Um vermeidbare Behandlungsfehler möglichst umfassend zu verhindern und langfristig eine Kultur des offenen Umgangs mit ihnen zu etablieren, fordern die JuLis deshalb die Einführung wirkungsvoller und effektiver Maßnahmen im medizinischen, insbesondere aber im klinischen Alltag. Ein erster Schritt in diese Richtung sollte dabei die flächendeckende und verpflichtende Einführung der von der Weltgesundheitsorganisation empfohlenen Checkliste für Operationen sein, die Behandlungsfehler nachweislich zu reduzieren hilft und insbesondere schwersten Fehlern wie beispielsweise der Amputation falscher Körperteile oder Eingriffen beim falschen Patienten vorbeugt. Daran anknüpfend fordern die Jungen Liberalen die sukzessive Einführung weiterer, von der Deutschen Gesellschaft für Chirurgie empfohlener Maßnahmen zur verbesserten Kommunikation und Bearbeitung von Fehlern. Dazu sollten insbesondere Team-Briefings und Team-Debriefings vor und nach Operationen gehören, bei denen der Eingriff verbal vor- und nachbereitet sowie Risiken und zu erwartende Komplikationen von allen Beteiligten analysiert werden. Sinnvoll erscheint außerdem die Einführung von sogenannten chirurgischen Time-Outs, also kurzen Momenten des Reflektierens und Innehaltens vor dem ersten operativen Hautschnitt, wie sie in den USA schon längst Standard sind.
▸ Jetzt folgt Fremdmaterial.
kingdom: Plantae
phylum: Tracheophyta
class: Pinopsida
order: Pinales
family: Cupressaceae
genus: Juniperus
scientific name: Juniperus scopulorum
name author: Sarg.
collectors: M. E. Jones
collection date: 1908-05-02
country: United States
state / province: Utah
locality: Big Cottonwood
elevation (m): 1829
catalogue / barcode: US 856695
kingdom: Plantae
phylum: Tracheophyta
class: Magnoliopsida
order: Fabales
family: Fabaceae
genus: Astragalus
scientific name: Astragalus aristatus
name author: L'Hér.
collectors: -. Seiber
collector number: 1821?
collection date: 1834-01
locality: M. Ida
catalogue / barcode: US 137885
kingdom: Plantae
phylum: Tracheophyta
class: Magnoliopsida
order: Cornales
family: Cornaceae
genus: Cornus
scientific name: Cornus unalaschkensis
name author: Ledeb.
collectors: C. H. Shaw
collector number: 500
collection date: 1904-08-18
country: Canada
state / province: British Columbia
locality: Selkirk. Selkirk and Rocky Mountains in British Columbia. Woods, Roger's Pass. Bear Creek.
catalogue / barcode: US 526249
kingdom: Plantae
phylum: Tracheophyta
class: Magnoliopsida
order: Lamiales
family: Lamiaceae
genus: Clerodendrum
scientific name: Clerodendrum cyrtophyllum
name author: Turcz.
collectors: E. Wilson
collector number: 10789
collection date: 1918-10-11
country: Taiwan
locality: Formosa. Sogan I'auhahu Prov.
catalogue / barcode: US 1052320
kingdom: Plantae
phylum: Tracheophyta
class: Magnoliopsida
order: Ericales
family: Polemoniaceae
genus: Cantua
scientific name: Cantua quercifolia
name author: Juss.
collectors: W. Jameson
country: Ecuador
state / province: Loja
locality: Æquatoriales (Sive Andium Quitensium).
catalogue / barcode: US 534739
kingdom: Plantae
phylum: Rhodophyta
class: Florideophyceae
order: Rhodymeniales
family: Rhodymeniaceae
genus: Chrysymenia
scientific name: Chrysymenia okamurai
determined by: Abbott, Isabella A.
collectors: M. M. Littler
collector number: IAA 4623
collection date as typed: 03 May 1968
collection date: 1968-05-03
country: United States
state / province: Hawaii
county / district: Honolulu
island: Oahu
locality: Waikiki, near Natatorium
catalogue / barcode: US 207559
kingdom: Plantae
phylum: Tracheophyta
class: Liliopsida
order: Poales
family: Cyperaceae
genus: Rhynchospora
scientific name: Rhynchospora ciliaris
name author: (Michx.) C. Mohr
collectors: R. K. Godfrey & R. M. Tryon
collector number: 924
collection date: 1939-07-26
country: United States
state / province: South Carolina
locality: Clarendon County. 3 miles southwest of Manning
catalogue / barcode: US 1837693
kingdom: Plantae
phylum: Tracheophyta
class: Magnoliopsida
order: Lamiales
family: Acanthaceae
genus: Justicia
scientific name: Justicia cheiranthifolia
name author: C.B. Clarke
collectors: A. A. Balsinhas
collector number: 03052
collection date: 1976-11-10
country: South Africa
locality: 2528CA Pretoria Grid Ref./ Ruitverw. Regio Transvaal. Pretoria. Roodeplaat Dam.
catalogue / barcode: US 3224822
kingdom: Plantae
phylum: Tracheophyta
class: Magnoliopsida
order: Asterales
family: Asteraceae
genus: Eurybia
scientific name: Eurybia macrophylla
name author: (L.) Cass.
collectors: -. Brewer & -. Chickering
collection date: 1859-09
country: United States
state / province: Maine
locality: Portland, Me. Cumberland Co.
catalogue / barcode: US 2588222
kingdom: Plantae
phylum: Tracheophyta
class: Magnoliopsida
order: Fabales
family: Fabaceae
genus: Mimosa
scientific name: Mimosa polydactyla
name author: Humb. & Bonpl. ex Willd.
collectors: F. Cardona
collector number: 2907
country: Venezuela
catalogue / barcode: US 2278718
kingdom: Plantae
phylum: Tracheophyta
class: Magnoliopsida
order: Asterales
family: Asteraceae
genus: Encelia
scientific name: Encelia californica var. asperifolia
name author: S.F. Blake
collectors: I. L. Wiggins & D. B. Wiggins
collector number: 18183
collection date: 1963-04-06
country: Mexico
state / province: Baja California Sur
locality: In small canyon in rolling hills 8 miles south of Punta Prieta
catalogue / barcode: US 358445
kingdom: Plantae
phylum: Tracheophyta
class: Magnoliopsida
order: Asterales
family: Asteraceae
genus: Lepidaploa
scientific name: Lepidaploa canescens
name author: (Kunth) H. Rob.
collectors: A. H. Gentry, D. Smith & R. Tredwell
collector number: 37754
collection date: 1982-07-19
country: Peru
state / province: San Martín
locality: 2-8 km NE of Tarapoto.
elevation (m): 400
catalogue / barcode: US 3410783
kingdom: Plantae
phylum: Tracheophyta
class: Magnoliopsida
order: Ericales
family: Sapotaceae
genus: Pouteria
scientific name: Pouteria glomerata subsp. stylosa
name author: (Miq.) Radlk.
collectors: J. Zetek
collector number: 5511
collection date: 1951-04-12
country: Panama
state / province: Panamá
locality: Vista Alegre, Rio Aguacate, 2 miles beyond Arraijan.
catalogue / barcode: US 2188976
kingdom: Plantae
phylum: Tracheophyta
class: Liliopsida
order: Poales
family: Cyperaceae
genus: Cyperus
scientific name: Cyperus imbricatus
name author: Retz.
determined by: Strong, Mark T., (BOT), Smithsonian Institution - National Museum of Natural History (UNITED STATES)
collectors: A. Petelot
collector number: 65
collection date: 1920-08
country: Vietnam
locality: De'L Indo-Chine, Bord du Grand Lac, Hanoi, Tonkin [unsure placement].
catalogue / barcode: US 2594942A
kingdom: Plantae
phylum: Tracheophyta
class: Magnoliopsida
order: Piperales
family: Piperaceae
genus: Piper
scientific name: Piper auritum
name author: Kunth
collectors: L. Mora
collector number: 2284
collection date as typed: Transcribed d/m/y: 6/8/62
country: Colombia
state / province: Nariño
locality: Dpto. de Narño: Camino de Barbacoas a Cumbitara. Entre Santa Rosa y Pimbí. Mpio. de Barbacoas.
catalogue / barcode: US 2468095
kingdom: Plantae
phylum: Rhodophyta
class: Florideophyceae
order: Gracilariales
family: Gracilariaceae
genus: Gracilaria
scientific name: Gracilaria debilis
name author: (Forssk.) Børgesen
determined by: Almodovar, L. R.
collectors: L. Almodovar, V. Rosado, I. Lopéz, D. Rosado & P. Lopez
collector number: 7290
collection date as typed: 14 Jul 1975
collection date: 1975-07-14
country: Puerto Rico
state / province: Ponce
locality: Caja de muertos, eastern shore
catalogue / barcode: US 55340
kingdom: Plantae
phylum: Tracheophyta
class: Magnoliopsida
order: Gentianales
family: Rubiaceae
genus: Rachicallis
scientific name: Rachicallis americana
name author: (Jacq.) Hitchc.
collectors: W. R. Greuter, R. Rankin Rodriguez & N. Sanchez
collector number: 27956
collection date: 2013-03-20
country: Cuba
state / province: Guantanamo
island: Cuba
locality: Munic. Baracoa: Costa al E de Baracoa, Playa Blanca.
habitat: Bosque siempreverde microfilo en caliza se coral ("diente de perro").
Auch eine gegenseitige und persönliche Vorstellung der an einer Operation beteiligten Personen sollte zukünftig obligatorischer Bestandteil der Eingriffsvorbereitung sein, um so zum Abbau subjektiv empfundener Scheu beim Ansprechen von Auffälligkeiten und möglichen Fehlern in hierarchischen Behandlungssituationen beizutragen.

Weiterhin ist es aus Sicher der Jungen Liberalen dringend notwendig, bereits in der medizinischen Ausbildung – sowohl im Rahmen des universitären Studiums von Ärzten als auch innerhalb der klassischen Berufsausbildung des Fachpersonals – verstärkt auf den offenen Umgang mit Fehlern hinzuwirken. Gerade jungen Assistenzärzten muss bereits vor dem Eintritt in erste Klinikphasen das notwenige Rüstzeug an die Hand gegeben werden, um charakterlich gefestigt und selbstbewusst auch gegenüber erfahreneren Kollegen auf mögliche Fehler hinzuweisen und die eigene fachliche Meinung offen zu äußern. Nur so ist es langfristig möglich, die bis heute vorhandene aber völlig irrationale Null-Fehler-Attitude durch eine Kultur der offenen Kommunikation und Fehlerbearbeitung zu ersetzen, was letztendlich im Sinne aller Beteiligten ist.